■ EXERCISE INSTRUCTIONS ■
(1) In the post on Dask .attrs, rewrite the part from "The tests that" up to and including "from another object.", changing "convenient" to "easier".
(2) Turn the rows from the line with "right knee: (75, 438, 1)" up to and including the line with "right hip: (547, 242, -1)" into a numbered list, leaving out blank lines.

**** EXCERPT TO READ ****

Dask added support for .attrs with this small PR https://github.com/dask/dask/pull/6742/files. With dask-expr the attribute has been removed (Dask 2024.5.1 removed .attrs dask/dask#11146).
The reason why it has been removed it's that in pandas, the semantic for .attrs is not clearly defined, especially around copy-on-write (DEPR: attrs pandas-dev/pandas#52166), and this made it difficult to operate on it in dask-expr.
Naively, I thought that re-adding the support for it would have been as simple as adding an extra attribute to a container class, but it was not, for the following reasons (pointed out by the core devs):
- There is no stable container (denoted as collection in the codebase); instead the expressions are used to create the collections on the fly in many parts of the code;
- The underlying expression may change/reshuffle when .optimize() is called, and this function is called in several place, in particular in .compute().

I still thought that one could have easily stored the .attrs inside an expression and, in the case in which .optimize() is called, pickup any of the .attrs available (most of the time there would just be one attrs), but this is not possible because of how the class Expr is designed as I will now explain.

The class Expr https://github.com/dask/dask-expr/blob/main/dask_expr/_core.py#L45, if I understood it correctly, uses a class variable _instances that stores references to expressions by indexing them using an hash (see the _name property https://github.com/dask/dask-expr/blob/cb121cddb7fd4682a232ccfbf3927185d4f7465b/dask_expr/_core.py#L458). In dask, the .attrs is not used to compute this hash, which means that KEY point here:

if I initialize a Dask dataframe calling from_pandas(), and I set the .attrs values to something, and then I call again from_pandas() on a copy of the pandas dataframe, the newly returned Dask dataframe will have the same .attrs of the first object!

The implication of this is that when .optimize() is called, one can't simply pick-up any of the .attrs that is found in the new optimized graph, because the new dask graph may have subcomponent that existed before in Expr._instances (referring to old objects). Practically in the spatialdata codebase I tried this and I was getting dask dataframe (=points objects) with transformations belonging to entirely distinct objects.

I tried a bunch of experiments, here are some of them: changes in the dask repository to include .attrs in the computation of the hashes for Expr._instances. And here are some changes in the dask-expr repository to try to re-enable .attrs in dask-expr.

The tests that I created pass (they should live in dask, not in dask-expr but it was convenient to have them there), but some "real-world" tests in spatialdata still don't pass, because sometimes the .attrs get shared across different objects. This should not happen because I changed the hashes to include attrs, but maybe in pandas the .attrs are passed by reference instead of being copied sometimes, and this leads to the computation of an hash with the attrs from another object.

**** SOURCE RECORDS ****

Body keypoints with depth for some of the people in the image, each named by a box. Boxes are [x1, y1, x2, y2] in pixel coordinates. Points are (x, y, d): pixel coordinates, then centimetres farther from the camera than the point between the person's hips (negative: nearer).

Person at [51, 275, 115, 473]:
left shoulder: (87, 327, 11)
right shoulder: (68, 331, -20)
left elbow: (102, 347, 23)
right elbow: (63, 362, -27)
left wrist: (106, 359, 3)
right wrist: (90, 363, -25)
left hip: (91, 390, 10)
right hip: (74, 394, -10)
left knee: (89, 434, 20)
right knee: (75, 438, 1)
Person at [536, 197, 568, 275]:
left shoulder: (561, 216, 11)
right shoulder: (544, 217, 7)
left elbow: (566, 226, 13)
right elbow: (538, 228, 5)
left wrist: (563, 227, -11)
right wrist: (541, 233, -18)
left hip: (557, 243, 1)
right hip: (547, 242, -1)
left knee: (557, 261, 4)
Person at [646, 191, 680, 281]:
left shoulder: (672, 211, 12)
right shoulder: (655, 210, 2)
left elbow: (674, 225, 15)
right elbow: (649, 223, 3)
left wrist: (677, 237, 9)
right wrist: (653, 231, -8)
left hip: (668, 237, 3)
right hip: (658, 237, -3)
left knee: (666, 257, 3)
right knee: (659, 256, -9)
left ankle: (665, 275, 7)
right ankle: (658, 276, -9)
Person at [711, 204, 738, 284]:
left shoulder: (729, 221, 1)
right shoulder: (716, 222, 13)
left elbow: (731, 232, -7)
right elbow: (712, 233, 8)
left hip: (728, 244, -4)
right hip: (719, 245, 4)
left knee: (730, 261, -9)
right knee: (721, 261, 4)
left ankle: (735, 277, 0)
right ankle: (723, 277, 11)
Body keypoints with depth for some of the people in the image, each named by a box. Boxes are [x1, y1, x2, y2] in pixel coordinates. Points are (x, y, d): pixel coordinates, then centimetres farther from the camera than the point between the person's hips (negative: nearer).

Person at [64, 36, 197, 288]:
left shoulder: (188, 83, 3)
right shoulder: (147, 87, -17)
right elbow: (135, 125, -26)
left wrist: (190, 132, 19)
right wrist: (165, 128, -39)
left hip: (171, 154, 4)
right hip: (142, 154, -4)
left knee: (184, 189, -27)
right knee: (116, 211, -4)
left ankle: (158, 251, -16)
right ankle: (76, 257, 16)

****

■ OUTPUTS BY TASK ■
(1)
The tests that I created pass (they should live in dask, not in dask-expr but it was easier to have them there), but some "real-world" tests in spatialdata still don't pass, because sometimes the .attrs get shared across different objects. This should not happen because I changed the hashes to include attrs, but maybe in pandas the .attrs are passed by reference instead of being copied sometimes, and this leads to the computation of an hash with the attrs from another object.

(2)
1. right knee: (75, 438, 1)
2. Person at [536, 197, 568, 275]:
3. left shoulder: (561, 216, 11)
4. right shoulder: (544, 217, 7)
5. left elbow: (566, 226, 13)
6. right elbow: (538, 228, 5)
7. left wrist: (563, 227, -11)
8. right wrist: (541, 233, -18)
9. left hip: (557, 243, 1)
10. right hip: (547, 242, -1)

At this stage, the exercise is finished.